Europe High-Yield Bond House: Barclays

IFR Awards 2021
5 min read
Eleanor Duncan

Dodging volatility

Banks were forced to pick their spots in a European high-yield market that saw plenty of volatility thanks to the ongoing pandemic. For its consistency, leadership on market-defining transactions, and sheer depth of distribution, Barclays is IFR's Europe High-Yield Bond House of the Year.

An ability to get market timing just right and knowing when to pull the trigger on a deal kept Barclays ahead of the game in 2021. The bank also excelled in demonstrating the breadth of its franchise away from its home currency. It had lead roles on leveraged buyouts, deals for pandemic-impacted credits and opportunistic transactions.

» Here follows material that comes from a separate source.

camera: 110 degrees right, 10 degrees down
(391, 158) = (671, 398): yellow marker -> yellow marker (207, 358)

"Having gone into the pandemic with a significant M&A pipeline, we executed on that, and have continued to cement our position as a market leader around bringing heavily impacted Covid trades," said Susana Leith-Smith, head of EMEA leveraged finance.

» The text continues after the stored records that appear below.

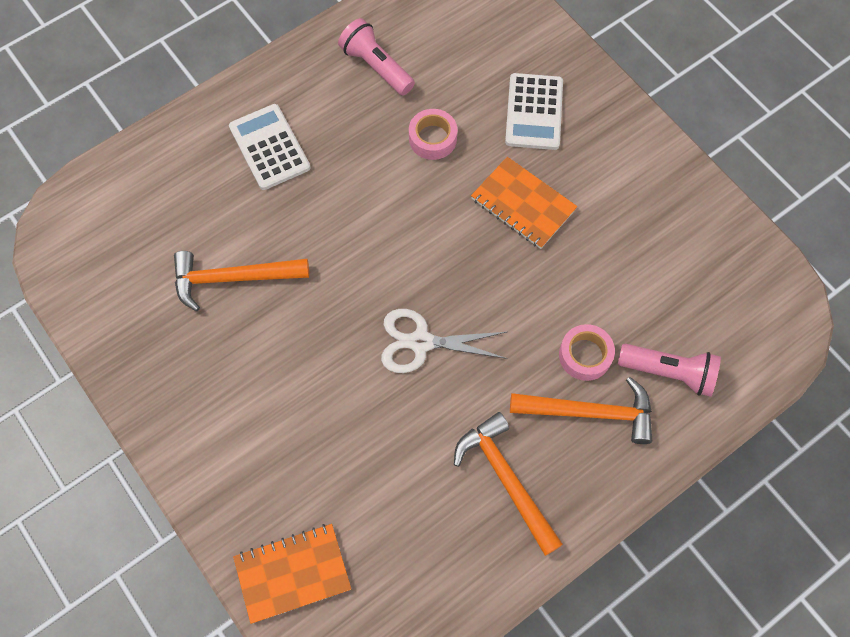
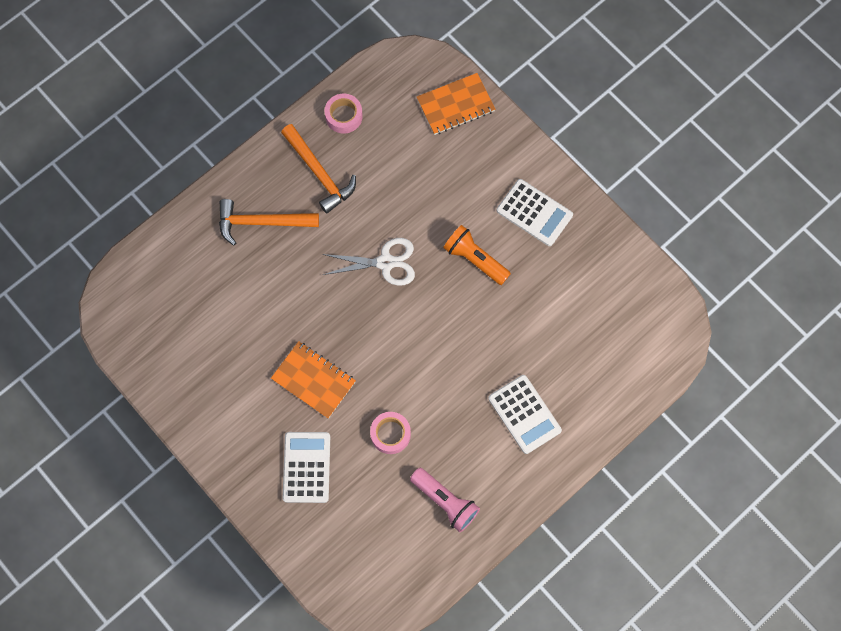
camera: 175 degrees right, 5 degrees up
(207, 394) = (534, 213): none -> white calculator
(233, 278) = (533, 300): orange hammer -> none
(300, 337) = (475, 259): none -> orange flashlight
(585, 355) = (265, 263): pink tape -> pink tape (344, 116)
(669, 372) = (204, 255): pink flashlight -> none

In a year that saw an unprecedented amount of M&A, the bank was happy to extend risk, and was instrumental in steering a number of milestone transactions through an often rocky primary market, especially as Covid-19 cases surged towards the end of the year.

Deals where Barclays grabbed a global coordinator role included a €2.05bn high-yield bond backing telecoms Masmovil's purchase of Euskaltel, T-Mobile Netherland's €1.35bn bond financing backing its buyout by private equity houses Apax and Warburg Pincus, and power generator supplier Aggreko's €1.3bn-equivalent bond to back its takeover by TDR Capital and I Squared Capital.

The timing on the bond portion of T-Mobile Netherland's M&A financing was one deal which proved Barclays' ability to read the market. The bank took the decision to pull the trigger on the bond in December into a market knocked by soaring coronavirus cases and rates-inspired volatility. But after news hit that three doses of the Pfizer and BioNTech vaccine should be effective against the Omicron strain of Covid-19, and with the loan component already priced, the bank knew it had a window of opportunity.

"The market opened in the green, and we saw a little window," said Leith-Smith. "No one else was in the market, and every eyeball was on this deal. We felt confident enough to have conviction in timing the market."

Another deal that showed Barclays' read of the market was spot on was the Issa brothers-led £6.8bn buyout of UK supermarket group Asda in February. The deal, which saw the bank take the lead role on £2.75bn in high-yield bonds backing the transaction, ended up being the UK's biggest leveraged buyout in more than a decade.

"When we underwrote the transaction in October 2020, groceries were a no-go sector, and Barclays was party to a lot of risk," said Na Wei, managing director of leveraged finance.

"Our competitors on the M&A side underestimated our ability to deliver on financing and didn't anticipate the Issa brothers to be competitive in the auction. They were the dark horses for the whole process. We mobilised everyone in the bank to deliver this milestone transaction and were fully committed from the get-go."

The notes, which priced "meaningfully" inside the bank's caps, formed the biggest portion of a complex financing package for the acquisition of the grocery chain, which allowed the Issa brothers and their private equity partner, TDR Capital, to buy an almost £7bn asset with just £800m in equity.

"Asda was groundbreaking because it was one leveraged buyout commitment, but represented three transactions in one," said Wei. "We had a sale and leaseback bridge, an asset disposal bridge and a leveraged buyout for the opco. It needed the mother of all inventions because we needed to make it work, and there was very little to go on, on the equity side."

Barclays took the decision to execute the whole deal in sterling, including a £2.25bn senior secured bond – the largest European high-yield and sterling issuance of all time. After launching the two-part bond in one of the most bullish periods of the year, the deal priced with the tightest sub/senior differential ever seen for a new issue LBO.

Away from M&A, the bank also led the market around more opportunistic trades, including underwritten dividend recaps for companies including Apollo-owned Lottomatica, a cross-currency refinancing trade for Constellation Automotive Group and a £1.2bn-equivalent debut high-yield and PIK refinancing for Covid-impacted David Lloyd Leisure.

“Ultimately our job is to look at the variables around at any time and get the best result for our clients,” said Stephen Smith, head of leveraged finance syndicate.